Du coup, la fièvre du high-tech est montée d’un cran avec la décision non programmée de construire deux nouveaux parcs à plusieurs kilomètres d’El-Ghazala, dont ils seront, selon l’administration, des extensions, alors même qu’ils sont encore plus vastes et sont dédiés à l’offshoring. « Compte tenu de l’importance des demandes d’implantation émanant d’investisseurs étrangers, explique-t-on au ministère des Technologies de la communication, il est devenu impératif d’étendre le technopôle d’El-Ghazala afin de répondre à cette demande. » C’est ainsi que le parc de Manouba, face au campus universitaire, couvrira au total 54 ha, dont 300 000 m2 de surface couverte, et permettra la création de 15 000 emplois d’ingénieurs et techniciens. À Ennahli, le parc couvrira plus de 36 ha dont 200 000 m2 couverts, avec 10 000 autres emplois à la clé. L’investissement dans les deux parcs est estimé à 100 millions de dinars (53 millions d’euros).

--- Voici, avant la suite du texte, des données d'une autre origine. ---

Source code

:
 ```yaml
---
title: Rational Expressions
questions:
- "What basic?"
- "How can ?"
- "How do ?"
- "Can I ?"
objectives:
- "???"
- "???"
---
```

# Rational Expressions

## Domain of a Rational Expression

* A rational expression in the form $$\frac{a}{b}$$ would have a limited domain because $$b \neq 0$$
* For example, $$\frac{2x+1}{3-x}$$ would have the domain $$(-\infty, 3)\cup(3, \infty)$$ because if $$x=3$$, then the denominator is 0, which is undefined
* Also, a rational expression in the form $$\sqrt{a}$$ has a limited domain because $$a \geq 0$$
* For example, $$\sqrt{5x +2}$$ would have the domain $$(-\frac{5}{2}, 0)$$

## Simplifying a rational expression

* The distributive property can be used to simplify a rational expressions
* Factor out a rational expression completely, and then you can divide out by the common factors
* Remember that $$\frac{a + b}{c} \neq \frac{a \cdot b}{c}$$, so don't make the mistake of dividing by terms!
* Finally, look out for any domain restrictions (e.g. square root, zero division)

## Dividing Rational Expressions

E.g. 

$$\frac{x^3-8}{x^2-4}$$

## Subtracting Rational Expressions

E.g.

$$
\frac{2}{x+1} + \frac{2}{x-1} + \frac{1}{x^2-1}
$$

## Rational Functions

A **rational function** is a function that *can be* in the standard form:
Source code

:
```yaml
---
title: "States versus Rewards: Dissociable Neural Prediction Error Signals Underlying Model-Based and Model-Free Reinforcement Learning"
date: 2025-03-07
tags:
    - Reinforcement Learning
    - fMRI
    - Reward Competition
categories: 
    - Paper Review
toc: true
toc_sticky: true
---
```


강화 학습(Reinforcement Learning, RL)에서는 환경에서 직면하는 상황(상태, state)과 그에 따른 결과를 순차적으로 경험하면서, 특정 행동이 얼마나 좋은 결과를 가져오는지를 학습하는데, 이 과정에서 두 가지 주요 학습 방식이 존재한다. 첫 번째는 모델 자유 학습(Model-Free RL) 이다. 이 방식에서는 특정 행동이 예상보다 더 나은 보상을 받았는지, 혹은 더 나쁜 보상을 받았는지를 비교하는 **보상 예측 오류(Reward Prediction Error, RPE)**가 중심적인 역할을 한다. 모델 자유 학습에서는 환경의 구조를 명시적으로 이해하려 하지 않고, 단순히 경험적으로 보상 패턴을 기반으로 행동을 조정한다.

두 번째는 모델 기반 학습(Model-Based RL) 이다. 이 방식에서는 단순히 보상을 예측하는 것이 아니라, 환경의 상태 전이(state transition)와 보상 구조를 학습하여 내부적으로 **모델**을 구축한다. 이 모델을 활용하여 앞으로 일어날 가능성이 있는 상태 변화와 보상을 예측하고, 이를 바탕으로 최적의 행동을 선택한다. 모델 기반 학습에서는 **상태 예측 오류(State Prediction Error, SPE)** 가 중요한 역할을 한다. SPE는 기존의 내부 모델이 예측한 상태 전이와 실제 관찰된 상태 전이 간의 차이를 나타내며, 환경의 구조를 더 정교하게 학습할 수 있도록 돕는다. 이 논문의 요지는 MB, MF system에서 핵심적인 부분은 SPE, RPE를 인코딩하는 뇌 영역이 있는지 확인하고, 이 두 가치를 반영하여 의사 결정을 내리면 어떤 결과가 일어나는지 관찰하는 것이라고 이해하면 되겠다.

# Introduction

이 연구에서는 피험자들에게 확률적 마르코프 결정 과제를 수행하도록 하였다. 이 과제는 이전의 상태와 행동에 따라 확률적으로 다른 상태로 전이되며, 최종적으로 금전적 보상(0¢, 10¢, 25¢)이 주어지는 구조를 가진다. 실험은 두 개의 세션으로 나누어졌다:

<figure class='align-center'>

Les technopôles de Sousse, de Sfax et de Bizerte sont en fin d’aménagement mais n’ont jusque-là pas accueilli de grands investisseurs étrangers. Celui de Borj Cedria bénéficie de l’assistance du gouvernement japonais, qui construit et équipe les instituts supérieurs, les bâtiments communs, et fournit les équipements pour les centres de recherche dans les domaines de l’énergie, de l’eau et de la biotechnologie. BiotechPole Sidi Thabet, où les laboratoires de recherche et d’analyse sont une réussite, achève en 2010 l’aménagement de la zone dédiée aux entreprises de production, un retard qui expliquerait que les grands groupes pharmaceutiques internationaux, dont on avait parlé il y a quelques années lors de son ouverture, n’y soient pas encore implantés.